At the same time, the retirement of Stevens this year elevates Kennedy to the third most senior justice – behind Chief Justice Roberts and Justice Antonin Scalia, both conservatives. Kennedy’s new seniority potentially makes him the most senior justice in cases where he swings to the liberal side.

Under court tradition, the most senior justice on the majority side of a case has the authority to assign who writes the opinion. Legal analysts will be watching to see if this becomes a factor in how often Kennedy casts a swing vote and delivers a liberal victory.

Another potential development to watch, analysts say, will be who fills Stevens’ role as the long-time leader of the court’s liberal wing. Stevens’ experience and gentle, respectful manner helped maintain an important behind-the-scenes dynamic at the court.

Court watchers suggest Kagan, the former solicitor general and dean of Harvard Law School, may be particularly well suited for the role. Her liberal supporters are hoping for much more. They see her emerging as a liberal counterforce to the conservative’s superstar on the high court – Justice Scalia.

George Washington University law professor Jeffrey Rosen told a recent gathering of the Federalist Society that liberal expectations for Kagan’s tenure on the high court are boundless.

“Will she fulfill liberal hopes that she is the Messiah?” he asked.

Despite months of inquiry and investigation prior to her confirmation, Kagan takes the bench as something of a stealth justice.

With no prior judicial experience and thus no paper trail of opinions suggesting how she might vote in future cases, Justice Kagan’s every action and utterance will be noted, parsed, and analyzed with an eye toward building the kind of predictive portrait that never emerged from her Senate confirmation hearings.

As a scholar, Kagan often focused on First Amendment issues. But even that work isn’t helpful in forecasting how she might vote in an actual case.

“You can’t really tell from her writings where she is coming from on the First Amendment,” Washington lawyer Cliff Sloan told the American Constitution Society in a recent briefing. “It seems as though she has some pro-First Amendment inclinations, but it remains to be seen how that will be manifested.”

Kagan likely to vote with liberal wing

This much is clear: She is smart, funny, and knowledgeable in the law. It is expected she will vote with the court’s liberal wing. But analysts say they don’t have much more to go on.

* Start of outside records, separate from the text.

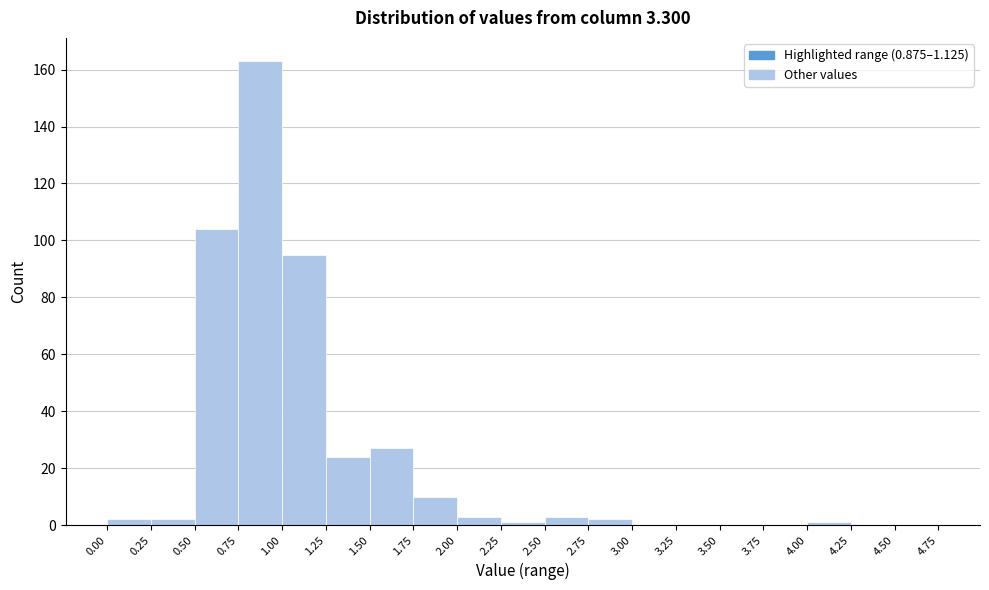

Reading left to right, list every bar in this chart as the range it spans on the x-axis followed by its height. The values are not printed on the chart, so give them approximately, as read against the axis.

0.00 to 0.25: 2
0.25 to 0.50: 2
0.50 to 0.75: 104
0.75 to 1.00: 164
1.00 to 1.25: 96
1.25 to 1.50: 24
1.50 to 1.75: 28
1.75 to 2.00: 10
2.00 to 2.25: 4
2.25 to 2.50: under 2
2.50 to 2.75: 4
2.75 to 3.00: 2
3.00 to 3.25: 0
3.25 to 3.50: 0
3.50 to 3.75: 0
3.75 to 4.00: 0
4.00 to 4.25: under 2
4.25 to 4.50: 0
4.50 to 4.75: 0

Because her service as solicitor general included work on a large number of pending or potential Supreme Court cases, Kagan has announced she will recuse herself from consideration in almost half of the cases currently on the high court’s docket. Her absence will leave only eight justices to decide those cases. It could determine the outcome in some disputes or leave the court mired in a 4 to 4 tie.

In cases of a tie, the lower court decision is affirmed but no national precedent is established.

The Supreme Court has already agreed to hear 54 cases and will likely round out the docket by accepting 30 to 40 more appeals during the coming months.

In addition to the three cases already mentioned, the court’s case lineup features disputes that will help define the power of federal judges to address overcrowding in state prisons, the scope of personal privacy for individuals facing intrusive government background investigations, and whether corporations may invoke personal privacy protections to prevent the public release of corporate documents under the Freedom of Information Act.

The court will also decide whether federal law prevents a family from suing a drug maker for vaccine side effects that left a six-month-old developmentally disabled, whether offering tax credits for parochial school tuition violates the separation of church and state, and whether the government can use the state secrets privilege to prevent a defense contractor from defending itself from contract default charges.